Sometimes an author gets it right, but often the work is fiction, like Norman Mailer’s ‘The Naked and the Dead’.  Another is ‘The Red Badge of Courage’ by Steven Crane, and a third is ‘Killer Angels’ by Michael Shaara.  And while novels pick up the flavor of men in battle, they are the voices of those men portrayed by fictional characters and created by the authors.  I’m not belittling these books and have enjoyed all three immensely.  But, Holger Eckhertz’s book is the real thing, unvarnished, with the smell of cordite and blood and the feel of truth.

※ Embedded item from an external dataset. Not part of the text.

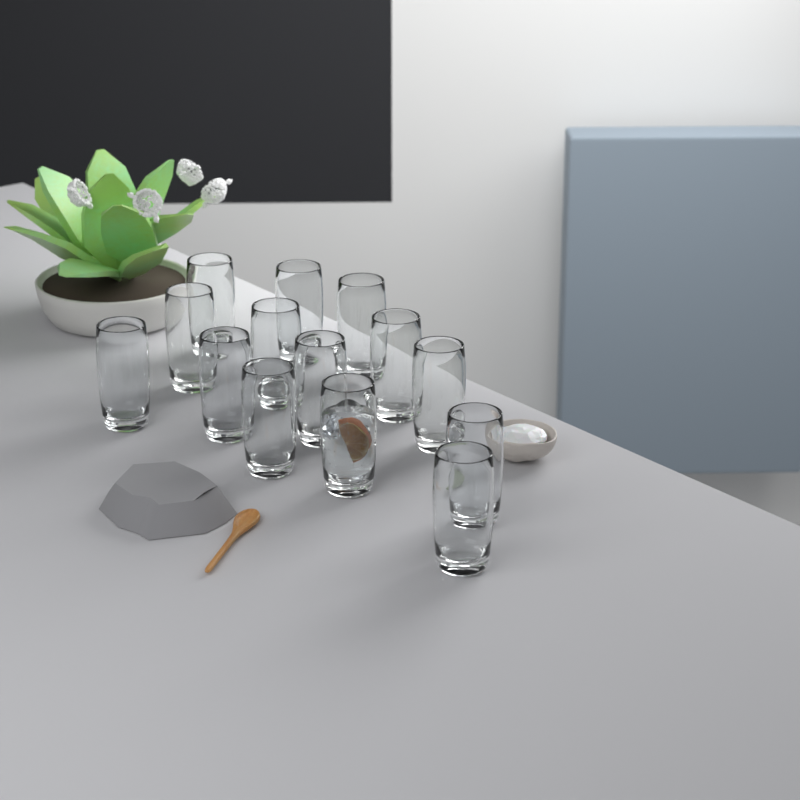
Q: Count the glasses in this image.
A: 14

To me, real history is personal and for the common soldier, sailor, Marine, or aviator, war is as personal as it gets.  But even more rare than personal history is personal history seen from the other side.  In D-Day: Through German Eyes, Holger Eckhertz shares interviews with German solders, both officers and other ranks, of what they saw and felt, their fears and tragedies.   He puts a human face on an implacable enemy, not to vilify, but to trace commonalities of fighting men, no matter the style and color of their uniforms.

“We crouched down there (in the chamber under the German bunker) and looked up at the roof over us, as the English up there began to set off explosions and smash our equipment…It was extremely hot and smoky in the chamber, and sweat ran down my face as I crouched there, wrapping a bandage around my wounded arm and looking (up) at the trap door….

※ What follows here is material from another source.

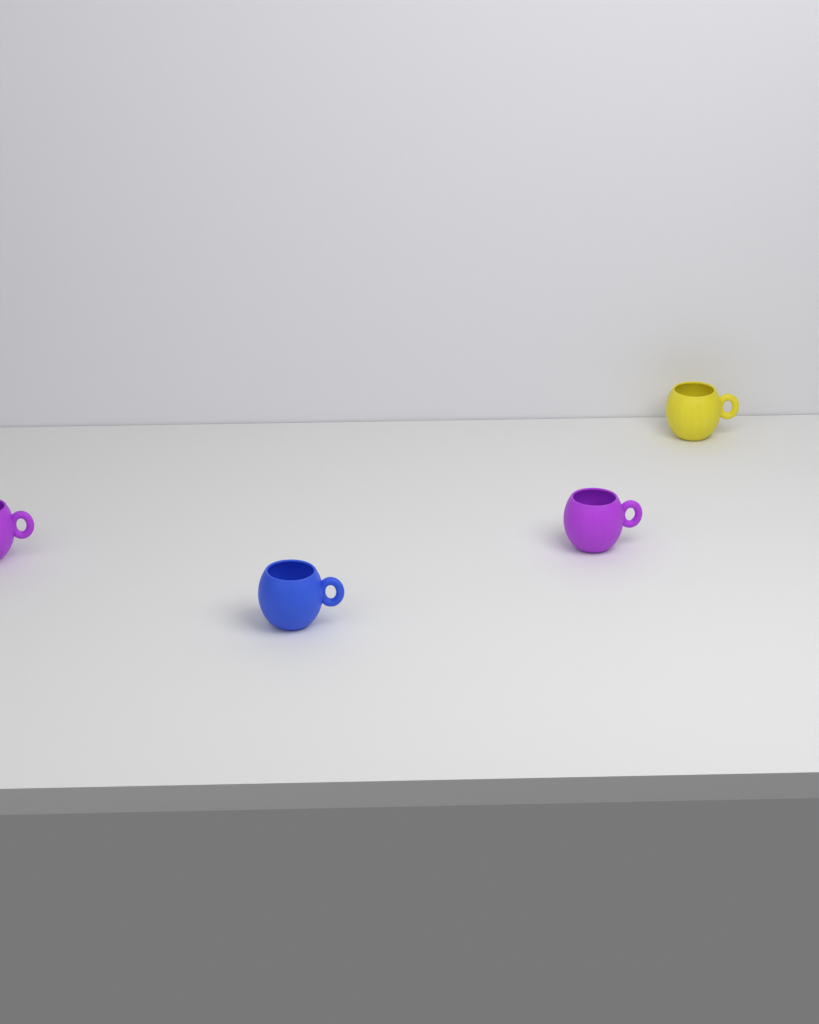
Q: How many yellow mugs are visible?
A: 1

…the thought of those incendiary grenades coming down into our confined space was horrifying.  Some of my men began praying, while others kept up a stream of muttered obscenities directed at the enemy, vowing a dreadful revenge for this humiliation.”

“…why would they (the English) want to burn us alive when we were protecting Europe?  What was the origin of this hatred?  I had no answer to such questions.”

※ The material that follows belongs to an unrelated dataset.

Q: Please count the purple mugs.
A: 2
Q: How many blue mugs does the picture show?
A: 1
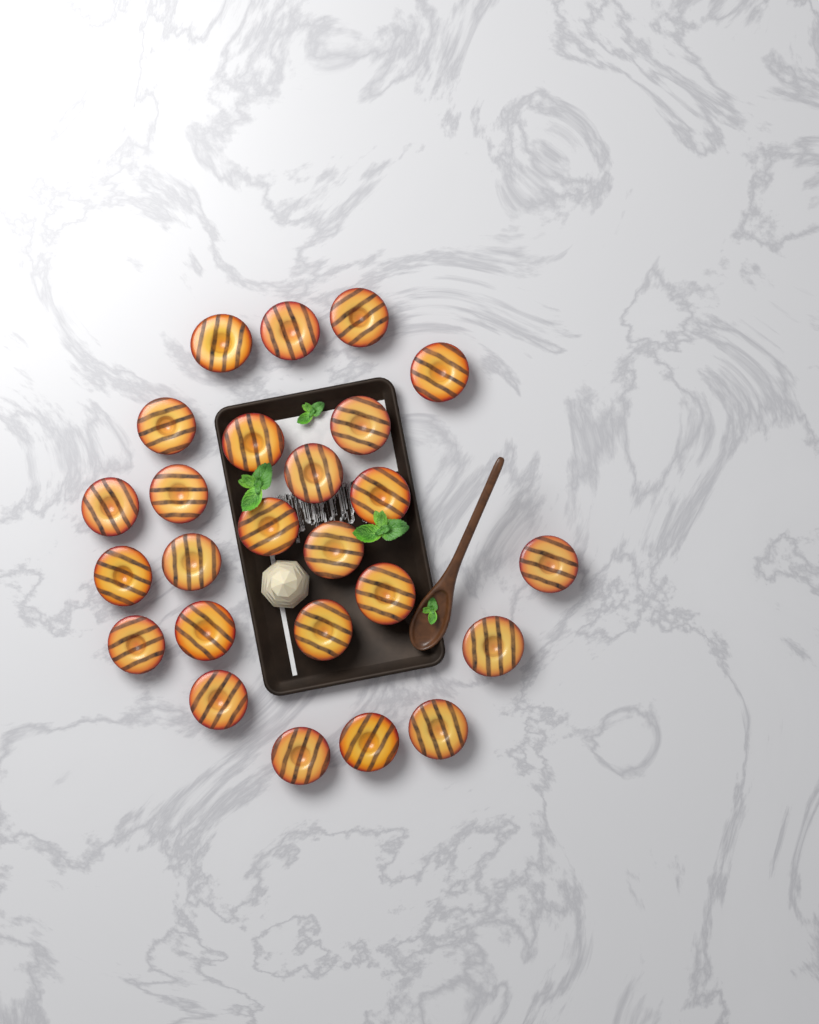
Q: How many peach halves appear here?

Eckhertz takes us into the mind of the enemy, near the beaches, in the bunkers further back, into hand-to-hand combat and best of all into the mind of the German soldier, his thoughts, his fears, his sudden realization that this is it.  Not just a feint, not just a commando raid.  He looks though the heavy cement bunker’s machine gun slits and sees the sea alive with more ships and landing craft than he could ever imagine.  Unimaginable power.

This book is alive with emotion, dread, realizations, and all the personal horrors of war.  If you want a glimpse of D-Day as you’ve never seen it, D-Day: Through German Eyes is a book you can’t and won’t stop reading. This is the story of the German soldier, not another caricature of the hated Nazi, but a personal glimpse of men at war.